• Zoologie: les cellules, qui permettent la régénération de la queue chez les petits xénopes, ont été découvertes!____¤201905

     

    Une étude, dont les résultats intitulés «Identification of a regeneration-organizing cell in the Xenopus tail» ont été publiés dans la revue Science, a permis de découvrir les cellules qui permettent la régénération de la queue chez les petits xénopes (*).

     

    Relevons tout d'abord qu'il y a quelque vingt-cinq siècles, «Aristote décrivait déjà la repousse» de la queue des têtards consécutive à une amputation.

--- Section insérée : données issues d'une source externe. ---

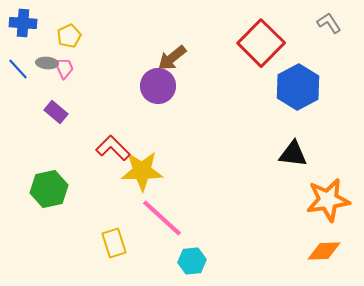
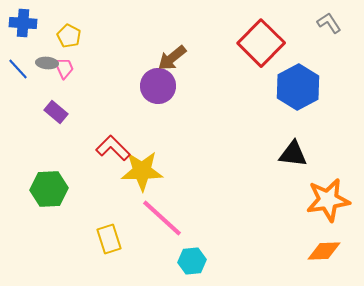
yellow pentagon: rotated 20 degrees counterclockwise
green hexagon: rotated 9 degrees clockwise
yellow rectangle: moved 5 px left, 4 px up
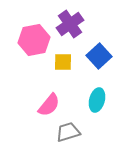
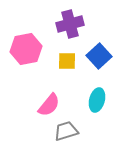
purple cross: rotated 20 degrees clockwise
pink hexagon: moved 8 px left, 9 px down
yellow square: moved 4 px right, 1 px up
gray trapezoid: moved 2 px left, 1 px up
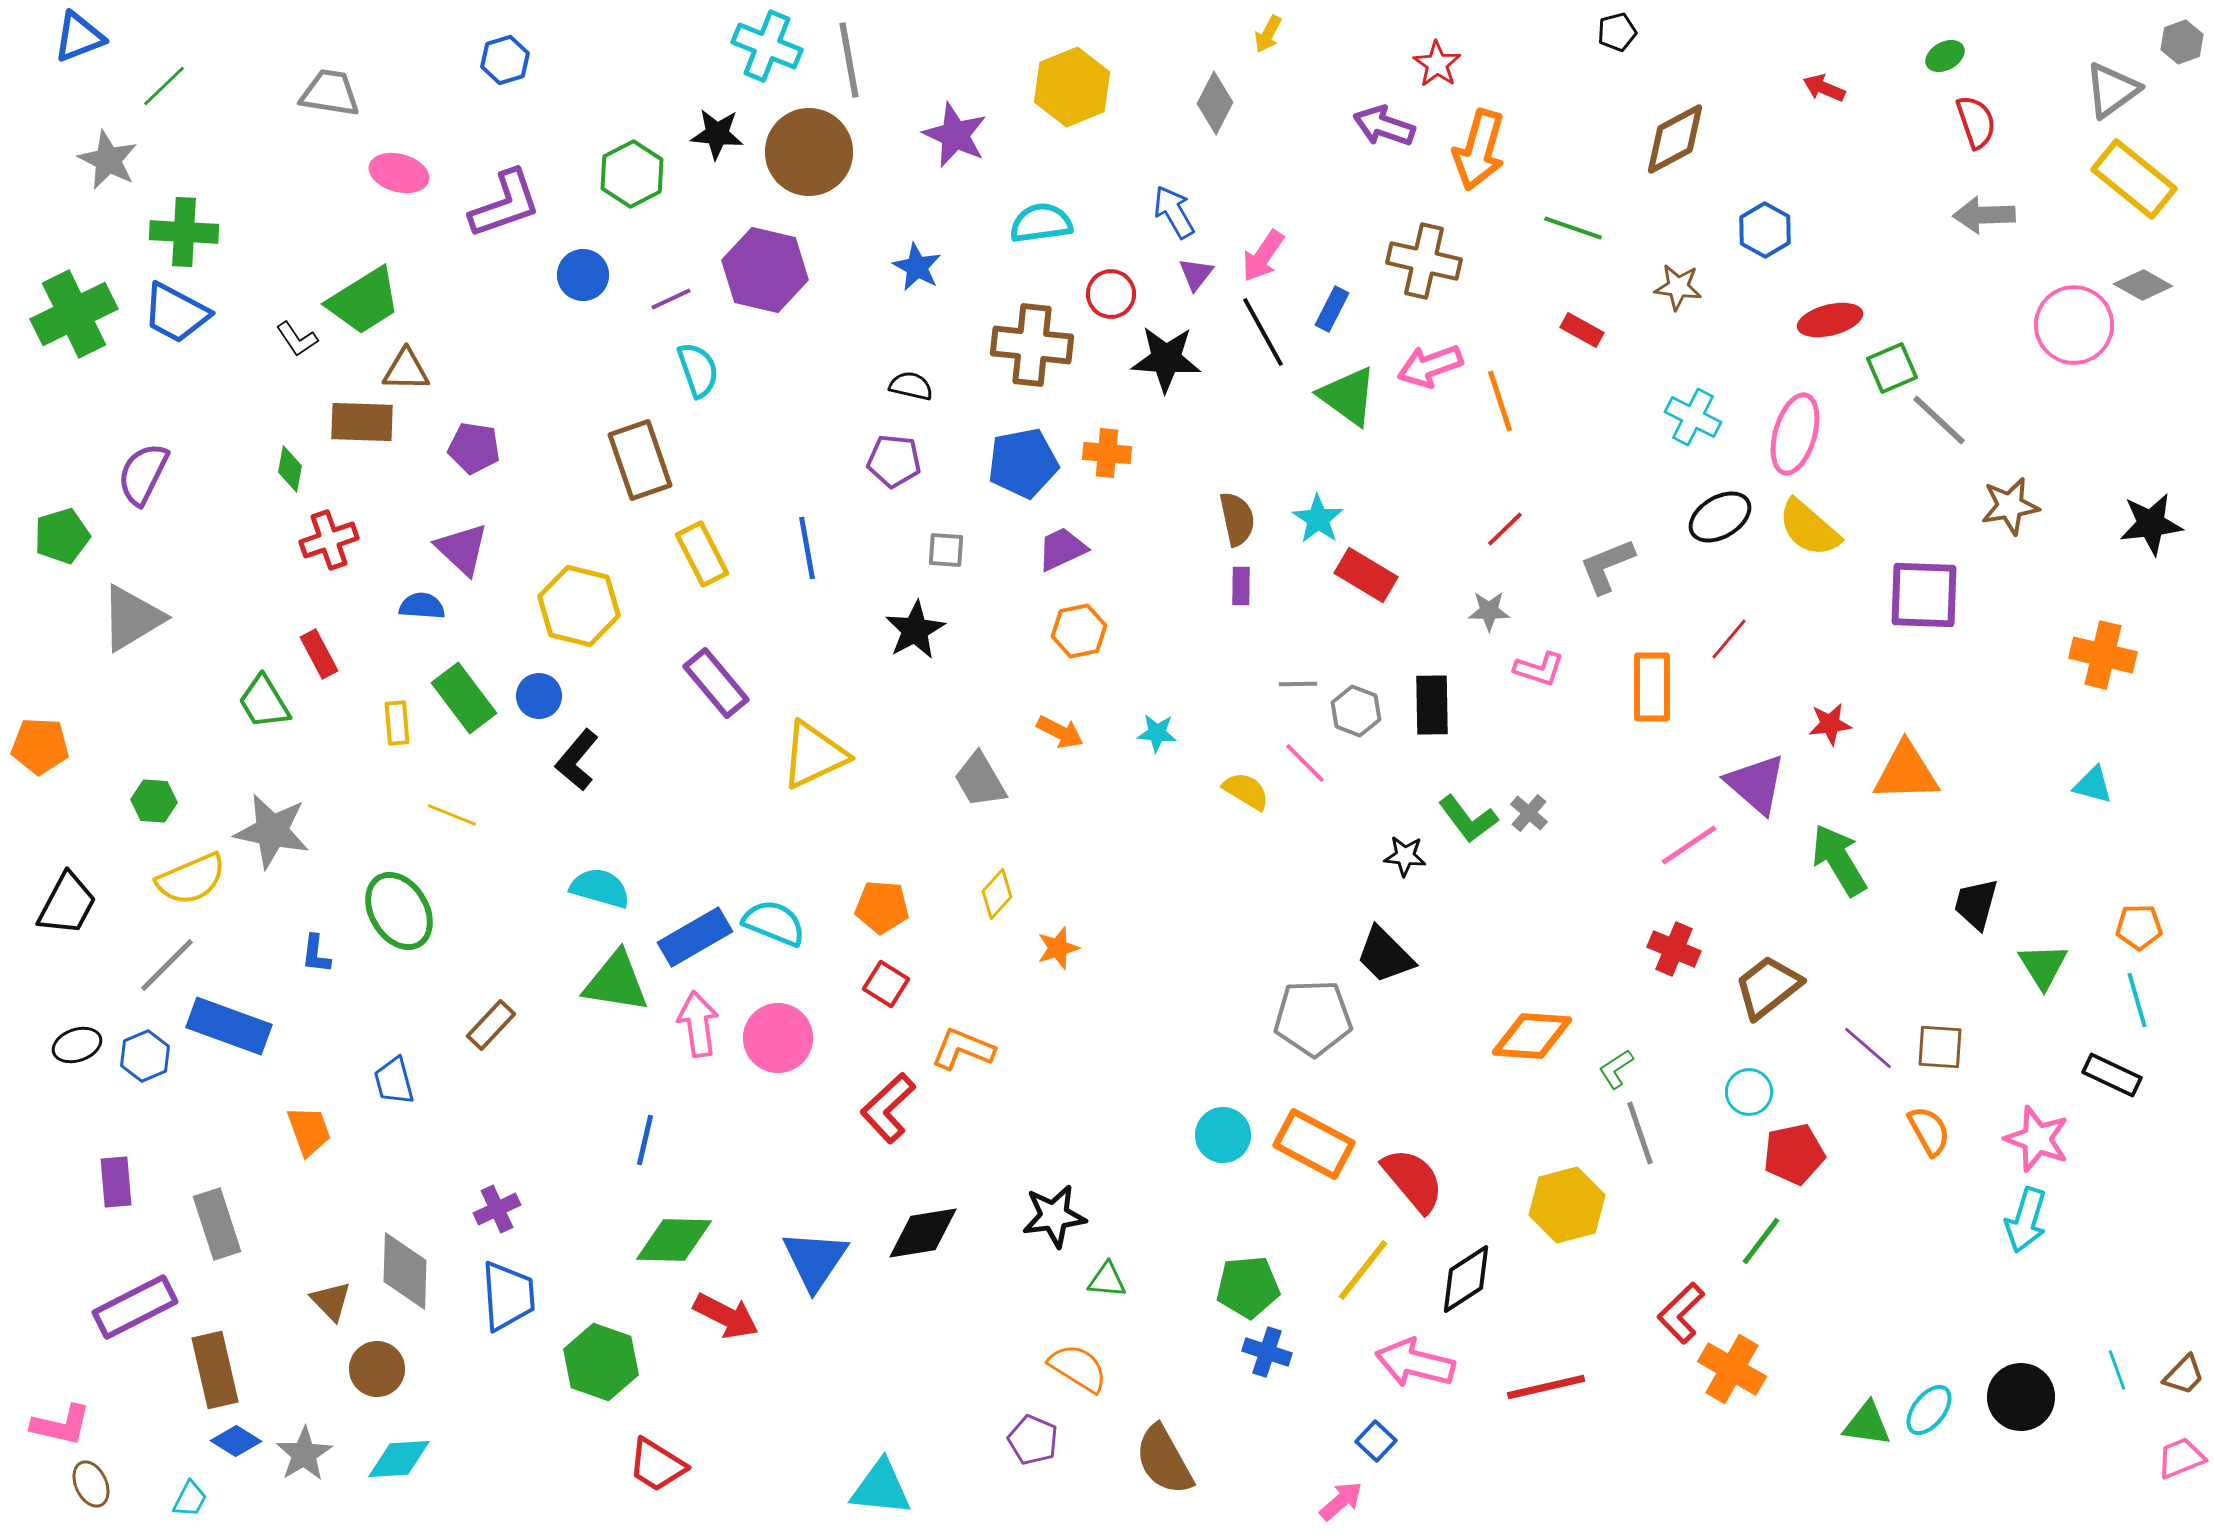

Cependant, jusqu'ici, «les générations de naturalistes qui l’ont suivi» ne sont pas parvenu «à détailler les mécanismes précis de ce phénomène».

     

    Dans ce contexte, l'étude ici présentée vient de lever une partie du mystère «en mettant en évidence les cellules à l’origine du phénomène» en bénéficiant «tout à la fois d’une nouvelle technique d’analyse génétique et d’une particularité propre à la grenouille xénope.

     

    La technique nouvelle qui «se nomme séquençage par cellule unique», permet «d’analyser non plus seulement le génome d’une population de cellules (typiquement plusieurs centaines de milliers), mais l’expression des gènes de chacune d’entre elles, et de définir les différents types cellulaires présents».

     

    Cette étude a ainsi pu analyser «les cellules présentes au niveau de la blessure dans les jours suivant l’amputation et les a comparées à celles trouvées sur le reste de la queue». Comme il n'est pas apparu de nouveau type cellulaire, pour «sortir de cette impasse apparente», l'étude s'est appuyée sur la spécificité du xénope: «la queue de ses têtards repousse tout au long du processus de développement» sauf quand «elle est coupée entre le 5e et le 7e jour suivant la fertilisation».

     

    De la sorte, des têtards compétents et des têtards 'incompétents' ont pu être comparés, ce qui a permis de découvrir «que, chez les seconds, il manquait un type cellulaire»: en fait, «il se trouve bien présent sur le côté de la queue, mais il ne migre pas vers le site d’amputation». Le suivi du comportement de ces cellules d’organisation de la régénération (ROC) laisse penser qu'il doit être assimilé à celui d’un 'chef d’orchestre'».

     

    Plus précisément, «les ROC sécrètent des facteurs de croissance qui eux-mêmes stimulent le développement de toutes les cellules nécessaires à la repousse de la queue». De plus, l'étude montre que l'orchestre ne peut pas «jouer sans chef», car la régénération s’interrompt si l'on fait «disparaître les ROC (soit génétiquement, soit chirurgicalement)». Pour déterminer si ces ROC sont suffisantes, «des tissus contenant les fameuses cellules» ont été greffées sur le dos d’un têtard, ce qui a permis de faire «apparaître l’amorce d’une queue».

     

    En fin de compte, cette étude «fournit des idées à tester sur d’autres espèces, afin d’explorer quels mécanismes pourraient être similaires». En particulier, dans le cadre de la médecine régénérative, la perspective d'obtenir des cellules qui organisent la régénération d'un organe, plutôt que de le transplanter, est très stimulante.